→ **EXERCISE DETAILS**: Copy out the listing below word for word, from its first line through the line containing "đáp ứng các yêu cầu dự án cụ thể.".

→ **DATASET EXCERPTS**:

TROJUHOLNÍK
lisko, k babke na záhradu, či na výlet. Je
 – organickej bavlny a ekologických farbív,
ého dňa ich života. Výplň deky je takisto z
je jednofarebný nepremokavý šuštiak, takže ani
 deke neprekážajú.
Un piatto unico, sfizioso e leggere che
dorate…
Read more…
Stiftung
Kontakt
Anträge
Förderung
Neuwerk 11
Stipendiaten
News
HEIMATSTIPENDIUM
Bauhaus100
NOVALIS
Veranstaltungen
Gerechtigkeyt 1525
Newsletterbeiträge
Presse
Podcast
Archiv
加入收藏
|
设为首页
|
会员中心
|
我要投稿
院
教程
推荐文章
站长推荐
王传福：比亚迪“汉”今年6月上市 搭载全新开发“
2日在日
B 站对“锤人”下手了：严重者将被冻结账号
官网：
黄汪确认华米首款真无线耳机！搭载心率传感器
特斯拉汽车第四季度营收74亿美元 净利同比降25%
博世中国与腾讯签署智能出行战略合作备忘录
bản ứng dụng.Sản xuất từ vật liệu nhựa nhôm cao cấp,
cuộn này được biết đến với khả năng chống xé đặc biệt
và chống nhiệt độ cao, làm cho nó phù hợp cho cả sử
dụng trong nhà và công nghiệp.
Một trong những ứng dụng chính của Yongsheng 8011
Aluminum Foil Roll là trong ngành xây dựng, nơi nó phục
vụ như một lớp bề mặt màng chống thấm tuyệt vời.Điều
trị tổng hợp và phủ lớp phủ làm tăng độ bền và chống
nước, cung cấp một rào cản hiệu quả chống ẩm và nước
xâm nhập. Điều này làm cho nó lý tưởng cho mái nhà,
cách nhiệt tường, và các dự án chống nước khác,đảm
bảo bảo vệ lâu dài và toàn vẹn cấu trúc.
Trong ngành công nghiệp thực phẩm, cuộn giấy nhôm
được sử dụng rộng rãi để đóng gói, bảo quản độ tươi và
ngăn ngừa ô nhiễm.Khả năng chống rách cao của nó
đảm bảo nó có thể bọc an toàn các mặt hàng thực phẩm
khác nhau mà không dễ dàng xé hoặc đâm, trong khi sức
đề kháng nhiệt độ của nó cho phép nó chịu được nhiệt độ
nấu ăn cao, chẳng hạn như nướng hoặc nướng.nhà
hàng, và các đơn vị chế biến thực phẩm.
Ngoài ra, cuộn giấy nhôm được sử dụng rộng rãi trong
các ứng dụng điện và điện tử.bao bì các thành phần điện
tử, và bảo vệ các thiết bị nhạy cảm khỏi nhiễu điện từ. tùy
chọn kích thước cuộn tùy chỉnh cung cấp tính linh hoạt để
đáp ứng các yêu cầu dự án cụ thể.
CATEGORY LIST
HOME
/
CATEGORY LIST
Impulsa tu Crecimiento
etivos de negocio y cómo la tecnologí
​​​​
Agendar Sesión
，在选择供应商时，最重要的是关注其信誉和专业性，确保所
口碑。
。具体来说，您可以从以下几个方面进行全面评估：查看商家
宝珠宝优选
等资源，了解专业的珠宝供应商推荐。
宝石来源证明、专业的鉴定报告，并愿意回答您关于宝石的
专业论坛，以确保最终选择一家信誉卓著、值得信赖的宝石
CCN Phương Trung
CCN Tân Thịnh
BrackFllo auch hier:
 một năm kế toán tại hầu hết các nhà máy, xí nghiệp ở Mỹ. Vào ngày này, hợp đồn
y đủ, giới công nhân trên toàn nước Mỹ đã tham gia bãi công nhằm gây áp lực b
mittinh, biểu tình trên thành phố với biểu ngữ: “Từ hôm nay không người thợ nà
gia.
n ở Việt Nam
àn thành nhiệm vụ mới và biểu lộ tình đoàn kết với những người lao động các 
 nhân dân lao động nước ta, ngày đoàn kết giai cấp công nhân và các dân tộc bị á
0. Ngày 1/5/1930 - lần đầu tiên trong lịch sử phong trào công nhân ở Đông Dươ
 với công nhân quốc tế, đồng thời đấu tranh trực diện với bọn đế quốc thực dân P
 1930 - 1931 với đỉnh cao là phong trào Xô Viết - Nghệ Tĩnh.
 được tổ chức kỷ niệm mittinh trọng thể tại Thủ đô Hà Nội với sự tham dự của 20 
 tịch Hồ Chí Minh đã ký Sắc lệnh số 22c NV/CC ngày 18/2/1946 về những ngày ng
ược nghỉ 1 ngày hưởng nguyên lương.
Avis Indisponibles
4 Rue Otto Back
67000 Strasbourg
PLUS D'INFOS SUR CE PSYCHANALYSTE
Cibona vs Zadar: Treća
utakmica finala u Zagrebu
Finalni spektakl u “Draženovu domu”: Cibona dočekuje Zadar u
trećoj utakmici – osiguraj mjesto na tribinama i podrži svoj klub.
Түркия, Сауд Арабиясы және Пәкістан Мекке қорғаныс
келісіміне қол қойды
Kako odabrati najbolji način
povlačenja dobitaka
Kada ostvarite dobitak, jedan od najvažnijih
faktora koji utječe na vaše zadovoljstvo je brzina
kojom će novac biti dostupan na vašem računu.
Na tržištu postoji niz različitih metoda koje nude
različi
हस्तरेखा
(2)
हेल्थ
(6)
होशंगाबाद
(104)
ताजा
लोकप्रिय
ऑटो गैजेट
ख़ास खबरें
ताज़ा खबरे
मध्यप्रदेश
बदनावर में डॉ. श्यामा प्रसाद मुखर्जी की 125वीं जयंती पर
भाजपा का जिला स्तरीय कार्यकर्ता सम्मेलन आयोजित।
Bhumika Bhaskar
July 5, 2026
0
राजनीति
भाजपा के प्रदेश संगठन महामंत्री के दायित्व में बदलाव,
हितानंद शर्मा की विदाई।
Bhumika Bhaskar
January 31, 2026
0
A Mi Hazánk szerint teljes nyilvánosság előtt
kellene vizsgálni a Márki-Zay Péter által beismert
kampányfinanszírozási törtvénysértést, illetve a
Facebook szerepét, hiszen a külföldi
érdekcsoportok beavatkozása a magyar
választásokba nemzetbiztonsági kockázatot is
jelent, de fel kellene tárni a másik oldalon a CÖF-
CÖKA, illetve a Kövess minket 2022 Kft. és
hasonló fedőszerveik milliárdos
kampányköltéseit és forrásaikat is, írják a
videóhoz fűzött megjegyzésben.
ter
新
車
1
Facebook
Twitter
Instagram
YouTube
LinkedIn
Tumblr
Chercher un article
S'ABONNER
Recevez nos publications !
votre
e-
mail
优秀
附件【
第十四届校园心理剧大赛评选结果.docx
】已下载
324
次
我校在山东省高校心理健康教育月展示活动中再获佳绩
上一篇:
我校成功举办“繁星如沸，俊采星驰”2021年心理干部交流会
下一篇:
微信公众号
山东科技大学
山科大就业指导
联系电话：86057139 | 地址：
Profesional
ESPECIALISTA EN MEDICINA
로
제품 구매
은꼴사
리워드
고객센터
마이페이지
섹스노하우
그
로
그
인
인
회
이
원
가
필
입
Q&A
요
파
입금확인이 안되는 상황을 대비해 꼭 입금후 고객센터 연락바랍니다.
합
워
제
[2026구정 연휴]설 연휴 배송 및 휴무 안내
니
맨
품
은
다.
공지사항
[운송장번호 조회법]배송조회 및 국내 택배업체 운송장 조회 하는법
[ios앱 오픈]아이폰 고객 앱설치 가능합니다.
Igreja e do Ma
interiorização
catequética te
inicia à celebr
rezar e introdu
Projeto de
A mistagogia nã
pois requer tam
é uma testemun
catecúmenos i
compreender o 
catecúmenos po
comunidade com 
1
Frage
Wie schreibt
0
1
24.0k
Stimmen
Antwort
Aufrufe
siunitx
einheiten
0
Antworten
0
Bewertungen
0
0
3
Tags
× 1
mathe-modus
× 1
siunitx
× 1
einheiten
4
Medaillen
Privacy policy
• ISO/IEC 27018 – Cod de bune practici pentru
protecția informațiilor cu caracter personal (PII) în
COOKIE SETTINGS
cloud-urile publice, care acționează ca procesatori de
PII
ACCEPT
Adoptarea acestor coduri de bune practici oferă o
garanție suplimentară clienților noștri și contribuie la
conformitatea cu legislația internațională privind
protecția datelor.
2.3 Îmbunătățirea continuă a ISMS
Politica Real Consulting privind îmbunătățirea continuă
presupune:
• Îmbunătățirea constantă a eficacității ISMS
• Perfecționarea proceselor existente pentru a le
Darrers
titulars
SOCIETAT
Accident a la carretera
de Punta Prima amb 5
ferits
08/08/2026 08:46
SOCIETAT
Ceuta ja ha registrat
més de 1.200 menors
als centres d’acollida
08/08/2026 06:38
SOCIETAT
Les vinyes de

→ **RESPONSE BOX**:
TROJUHOLNÍK
lisko, k babke na záhradu, či na výlet. Je
 – organickej bavlny a ekologických farbív,
ého dňa ich života. Výplň deky je takisto z
je jednofarebný nepremokavý šuštiak, takže ani
 deke neprekážajú.
Un piatto unico, sfizioso e leggere che
dorate…
Read more…
Stiftung
Kontakt
Anträge
Förderung
Neuwerk 11
Stipendiaten
News
HEIMATSTIPENDIUM
Bauhaus100
NOVALIS
Veranstaltungen
Gerechtigkeyt 1525
Newsletterbeiträge
Presse
Podcast
Archiv
加入收藏
|
设为首页
|
会员中心
|
我要投稿
院
教程
推荐文章
站长推荐
王传福：比亚迪“汉”今年6月上市 搭载全新开发“
2日在日
B 站对“锤人”下手了：严重者将被冻结账号
官网：
黄汪确认华米首款真无线耳机！搭载心率传感器
特斯拉汽车第四季度营收74亿美元 净利同比降25%
博世中国与腾讯签署智能出行战略合作备忘录
bản ứng dụng.Sản xuất từ vật liệu nhựa nhôm cao cấp,
cuộn này được biết đến với khả năng chống xé đặc biệt
và chống nhiệt độ cao, làm cho nó phù hợp cho cả sử
dụng trong nhà và công nghiệp.
Một trong những ứng dụng chính của Yongsheng 8011
Aluminum Foil Roll là trong ngành xây dựng, nơi nó phục
vụ như một lớp bề mặt màng chống thấm tuyệt vời.Điều
trị tổng hợp và phủ lớp phủ làm tăng độ bền và chống
nước, cung cấp một rào cản hiệu quả chống ẩm và nước
xâm nhập. Điều này làm cho nó lý tưởng cho mái nhà,
cách nhiệt tường, và các dự án chống nước khác,đảm
bảo bảo vệ lâu dài và toàn vẹn cấu trúc.
Trong ngành công nghiệp thực phẩm, cuộn giấy nhôm
được sử dụng rộng rãi để đóng gói, bảo quản độ tươi và
ngăn ngừa ô nhiễm.Khả năng chống rách cao của nó
đảm bảo nó có thể bọc an toàn các mặt hàng thực phẩm
khác nhau mà không dễ dàng xé hoặc đâm, trong khi sức
đề kháng nhiệt độ của nó cho phép nó chịu được nhiệt độ
nấu ăn cao, chẳng hạn như nướng hoặc nướng.nhà
hàng, và các đơn vị chế biến thực phẩm.
Ngoài ra, cuộn giấy nhôm được sử dụng rộng rãi trong
các ứng dụng điện và điện tử.bao bì các thành phần điện
tử, và bảo vệ các thiết bị nhạy cảm khỏi nhiễu điện từ. tùy
chọn kích thước cuộn tùy chỉnh cung cấp tính linh hoạt để
đáp ứng các yêu cầu dự án cụ thể.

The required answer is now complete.